Palatò. Da manager a imprenditore dell'agroalimentare
L'imprenditore Omar Campise con lo chef Marc Farellacci
Omar Campise, 43 anni, dopo una ventennale esperienza come manager delle Risorse umane in aziende multinazionali italiane, tra cui Barilla e, autore insieme con Andrea Battista del libro Oltre la crisi, dieci pezzi facili su lavoro, impresa e mercati per ripensare il futuro, edito da Historica-Giubile Regnani, ha deciso di diventare imprenditore. «Dopo aver frequentato un master in Francia, a novembre 2019 ho fondato Palatò - spiega -. Una start up che si occupa di food tech: non ci limitiamo a consegnare a domicilio piatti della nostra eccellenza culinaria. Mi considero un po' un ambasciatore dell'enogastronomia italiana di qualità e della filiera agroalimentare: dal campo alla tavola attraverso l'esperienza di chef stellati». L'idea sta piacendo e a gennaio dovrebbero essere assunte quattro persone: un marketing manager, due stagisti, un operation manager. Gli interessati possono inviare il proprio cv a: info@palatomilano.it.
Campise, di origini calabresi, dopo una carriera da manager ha voluto sfidare sé stesso e la pandemia: «Fuori dall’evidenza del dramma globale che la diffusione del contagio ha generato appare chiaro, a ragione o torto, che il mondo, e l’Italia, ne usciranno cambiati. E in questa trasformazione il virus ha svolto il ruolo di trigger, ovvero di acceleratore di processi, la miccia che ha innescato la causa occasionale, tanto cara agli storici, ma non la forza strutturale».
«Una volta usciti per sempre dalla pandemia - aggiunge - ci ritroveremo con fenomeni che hanno subito una spinta inaspettata, nello sviluppo o nella scomparsa, altri che avranno rallentato e sono più o meno pronti a ripartire, piuttosto che con novità assolute che sulla faccia della terra non avremmo mai visto senza l’avvento, mai ne immaginato e quantomai auspicato, di questa tragedia. Il cambiamento è cambiato è l’espressione coniata da Gary Hamel negli anni 2000 e che probabilmente diventerà il refrain di questi anni. Inutile dire che i settori tradizionali dovranno essere ripensati, il fashion retail, per esempio, dovrà basare le proprie vendite al 50% sui canali digitali e il food out of home dovrà puntare sul delivery come canale necessario per fare volumi».

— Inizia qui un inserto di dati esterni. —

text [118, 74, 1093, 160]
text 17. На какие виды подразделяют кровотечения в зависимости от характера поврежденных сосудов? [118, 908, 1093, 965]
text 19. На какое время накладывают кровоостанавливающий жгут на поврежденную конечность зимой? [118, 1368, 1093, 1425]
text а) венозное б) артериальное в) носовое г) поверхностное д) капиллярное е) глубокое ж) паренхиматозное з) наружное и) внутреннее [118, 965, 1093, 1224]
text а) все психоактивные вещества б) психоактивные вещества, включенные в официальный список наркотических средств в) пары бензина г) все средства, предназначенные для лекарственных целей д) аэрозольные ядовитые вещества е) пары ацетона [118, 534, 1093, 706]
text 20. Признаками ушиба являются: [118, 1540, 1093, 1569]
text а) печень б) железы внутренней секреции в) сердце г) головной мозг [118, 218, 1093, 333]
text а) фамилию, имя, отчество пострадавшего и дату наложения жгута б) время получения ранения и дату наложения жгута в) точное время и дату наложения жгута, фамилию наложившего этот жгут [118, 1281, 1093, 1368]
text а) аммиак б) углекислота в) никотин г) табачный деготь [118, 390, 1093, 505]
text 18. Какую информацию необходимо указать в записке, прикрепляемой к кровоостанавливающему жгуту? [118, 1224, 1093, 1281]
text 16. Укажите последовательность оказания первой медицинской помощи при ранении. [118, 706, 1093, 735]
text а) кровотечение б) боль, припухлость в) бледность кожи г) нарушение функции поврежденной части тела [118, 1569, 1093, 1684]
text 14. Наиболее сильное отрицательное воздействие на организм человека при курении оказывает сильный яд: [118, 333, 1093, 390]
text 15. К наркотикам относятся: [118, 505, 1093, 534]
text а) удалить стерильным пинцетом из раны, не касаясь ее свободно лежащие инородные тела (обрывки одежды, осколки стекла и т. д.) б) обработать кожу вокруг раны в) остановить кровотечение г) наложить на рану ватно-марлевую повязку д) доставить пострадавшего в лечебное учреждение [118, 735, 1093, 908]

Tutto questo passa attraverso l’utilizzo dei sistemi digitali sia di marketing che di vendita. Solo il 40% delle nostre aziende ha competenze interne digitali per sviluppare il commercio elettronico e solo il 10% dispone di sistemi di analisi dei dati e intelligenza artificiale, per lo più le multinazionali. Uno scenario complesso per un Paese come il nostro in cui, nel 2017, si contavano circa 5,3 milioni di pmi, il 92% delle imprese attive, che davano occupazione a oltre 15 milioni di persone e generavano un fatturato complessivo di 2mila miliardi di euro (dati Prometeia). In questo caso si dovrà lavorare sulle competenze digitali e non solo sulle reti o sui dati, per non parlare del divario Nord-Sud che si aggraverà molto se non interveniamo con un piano shock per colmare il divario digitale. «Dobbiamo pensare a un percorso digitale come una grande opportunità di sviluppo economico ad alto valore aggiunto - conclude l'imprenditore -. Una sorta di cavallo di Troia: usiamolo per promuovere finalmente quel processo di mutazione culturale che abbiamo cercato di raggiungere per anni, ma per il quale non abbiamo mai beneficiato del contesto culturale adeguato a far aumentare la motivazione del personale. Se pensiamo di ripartire le risorse disponibili, che sono effettivamente cospicue, in mille rivoli, assecondando i desideri di enti e amministrazioni locali, sprecheremmo probabilmente una opportunità storica. I miliardi in arrivo dovranno essere utilizzati per creare ulteriore valore ed essere investiti soprattutto all’interno del mondo delle imprese, vero centro di sviluppo economico. Puntare sui settori produttori-chiave quali Automotive, Strumenti di precisione, Food e Farmaceutico, che sono quelli a più alto indice di esportazione ed investire sia sui processi digitali che sulle innovazioni industriali. È questo il momento delle scelte nette».